FFIO has been deployed successfully with several HPC applications such as Nastran and Abaqus. In a recent customer benchmark, an eight-way Abaqus throughput job ran approximately twice as fast when FFIO was used. The FFIO cache used 16 megabyte pages (that is, page_size = 4096) and the cache size was 8.0 gigabytes. As a rule of thumb, it was determined that setting the FFIO cache size to roughly 10-15% of the disk space required by Abaqus yielded reasonable I/O performance. For this benchmark, the FF_IO_OPTS environment variable was defined by:
setenv FF_IO_OPTS '*.fct *.opr* *.ord *.fil *.mdl* *.stt* *.res *.sst *.hdx *.odb* *.023 *.nck* *.sct *.lop *.ngr *.elm *.ptn* *.stp* *.eig *.lnz* *.mass *.inp* *.scn* *.ddm *.dat* fort*(eie.direct.nodiag.mbytes:4096:512:6:1:1:0,event.summary.mbytes.notrace)' |
For the MPI version of Abaqus, different caches were specified for each MPI rank, as follows:
setenv FF_IO_OPTS_RANK0 '*.fct *.opr* *.ord *.fil *.mdl* *.stt* *.res *.sst *.hdx *.odb* *.023 *.nck* *.sct *.lop *.ngr *.ptn* *.stp* *.elm *.eig *.lnz* *.mass *.inp *.scn* *.ddm *.dat* fort*(eie.direct.nodiag.mbytes:4096:512:6:1:1:0,event.summary.mbytes.notrace)' setenv FF_IO_OPTS_RANK1 '*.fct *.opr* *.ord *.fil *.mdl* *.stt* *.res *.sst *.hdx *.odb* *.023 *.nck* *.sct *.lop *.ngr *.ptn* *.stp* *.elm *.eig *.lnz* *.mass *.inp *.scn* *.ddm *.dat* fort*(eie.direct.nodiag.mbytes:4096:16:6:1:1:0,event.summary.mbytes.notrace)' setenv FF_IO_OPTS_RANK2 '*.fct *.opr* *.ord *.fil *.mdl* *.stt* *.res *.sst *.hdx *.odb* *.023 *.nck* *.sct *.lop *.ngr *.ptn* *.stp* *.elm *.eig *.lnz* *.mass *.inp *.scn* *.ddm *.dat* fort*(eie.direct.nodiag.mbytes:4096:16:6:1:1:0,event.summary.mbytes.notrace)' setenv FF_IO_OPTS_RANK3 '*.fct *.opr* *.ord *.fil *.mdl* *.stt* *.res *.sst *.hdx *.odb* *.023 *.nck* *.sct *.lop *.ngr *.ptn* *.stp* *.elm *.eig *.lnz* *.mass *.inp *.scn* *.ddm *.dat* fort*(eie.direct.nodiag.mbytes:4096:16:6:1:1:0,event.summary.mbytes.notrace)' |
By specifying the .trace option as part of the event parameter the user can enable the event tracing feature in FFIO, as follows:
setenv FF_IO_OPTS 'test*(eie.direct.mbytes:4096:128:6:1:1:0, event.summary.mbytes.trace )' |
This option generates files of the form ffio.events.pid for each process that is part of the application. By default, event files are placed in /tmp but this destination can be changed by setting the FFIO_TMPDIR environment variable. These files contain time stamped events for files using the FFIO cache and can be used to trace I/O activity (for example, I/O sizes and offsets).

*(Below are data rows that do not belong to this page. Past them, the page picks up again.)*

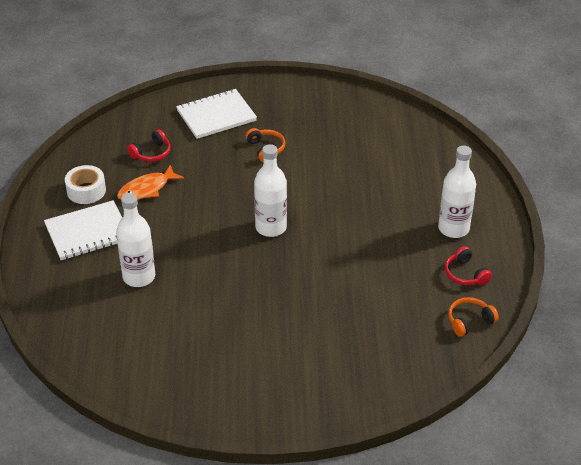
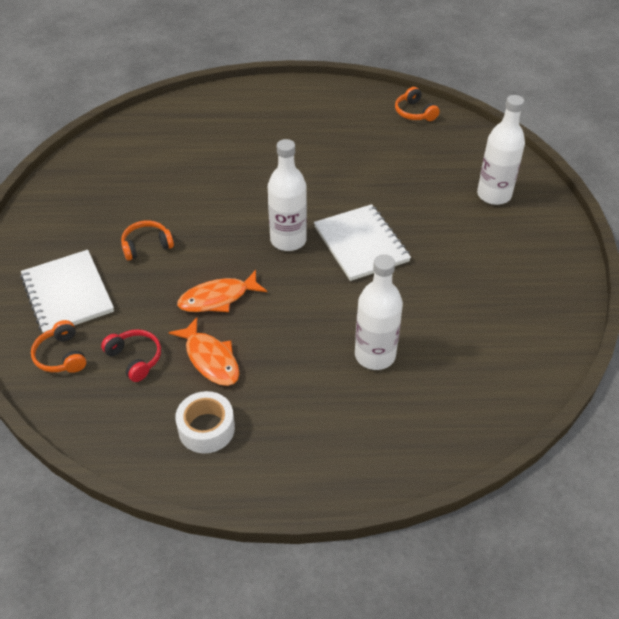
camera: 90 degrees left, 5 degrees up
(88, 232) = (294, 417): white notebook -> white notebook (361, 244)
(158, 120) = (61, 356): none -> orange headphones
(206, 190) = (218, 298): none -> orange fish
(453, 228) = (293, 114): white bottle -> white bottle (494, 195)
(465, 274) = (355, 111): red headphones -> none

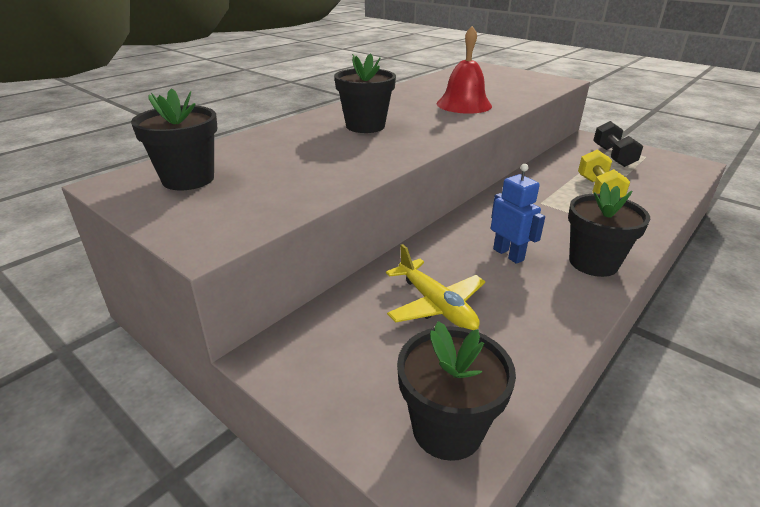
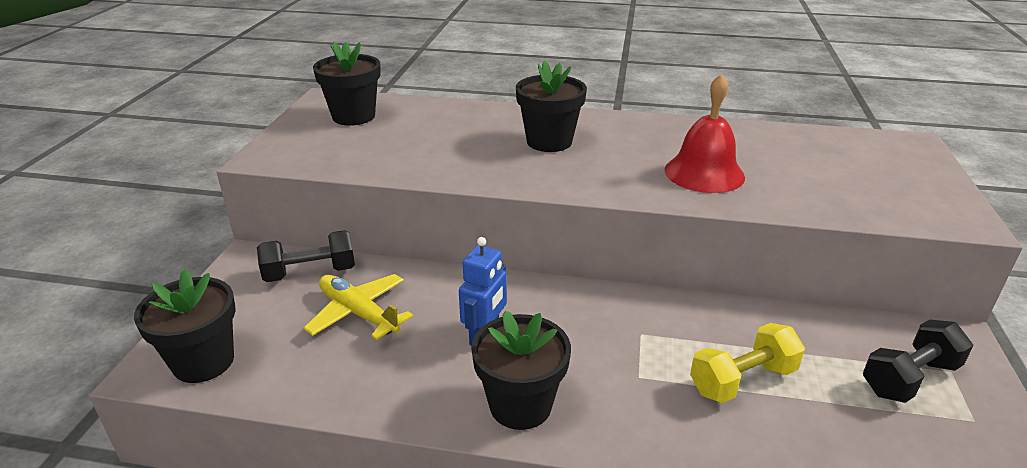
camera: 60 degrees right, 0 degrees up
(345, 319) = (310, 273): none -> black dumbbell
(436, 305) = (358, 313): yellow plane -> yellow plane turned 105 degrees clockwise

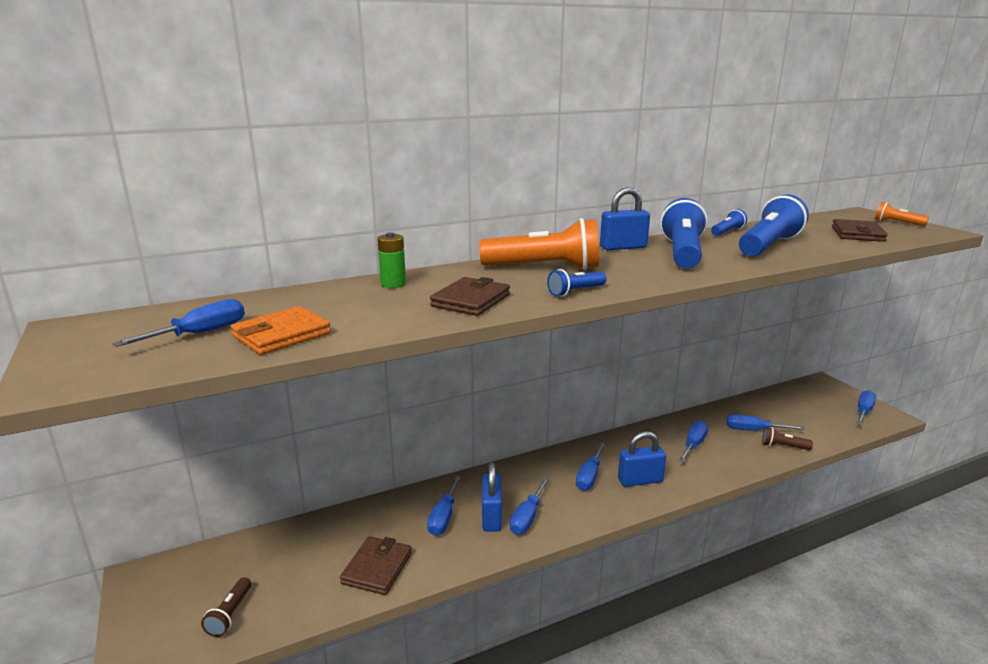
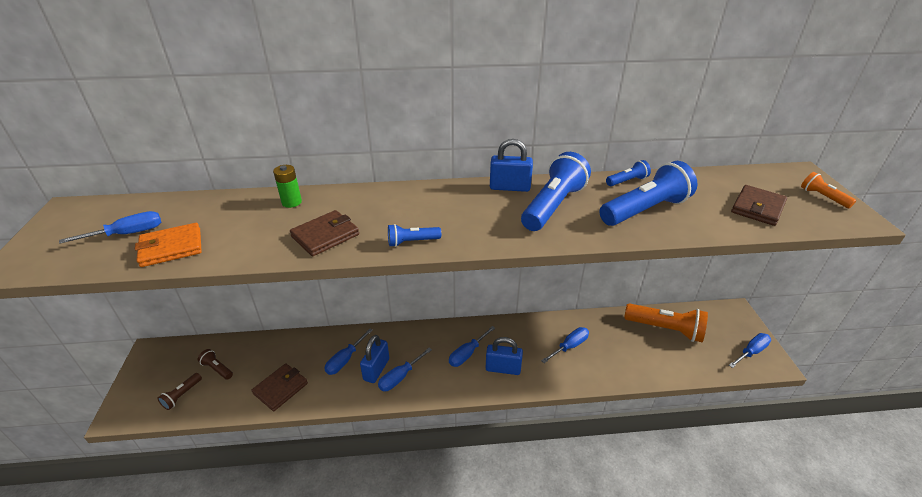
camera: 20 degrees right, 15 degrees up
(545, 268) = (419, 204): orange flashlight -> orange flashlight (665, 329)
(754, 430) = (632, 345): blue screwdriver -> none
(783, 446) = (646, 369): brown flashlight -> brown flashlight (217, 369)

The SGI ProPack 5 Service Pack 1 release provided the first stable version of FFIO. Applications written in C, C++, and Fortran are supported. C and C++ applications can be built with either the Intel or gcc compiler. Only Fortran codes built with the Intel compiler will work.
The following restrictions on FFIO must also be observed:
The FFIO implementation of pread/ pwrite is not correct (the file offset advances).
Do not use FFIO to do I/O on a socket.
Do not link your application with the librt asynchronous I/O library.
Calls that operate on files in /proc, /etc, and /dev are not intercepted by FFIO.
Calls that operate on stdin, stdout, and stderr are not intercepted by FFIO.
FFIO is not intended for generic I/O applications such as vi, cp, or mv, and so on.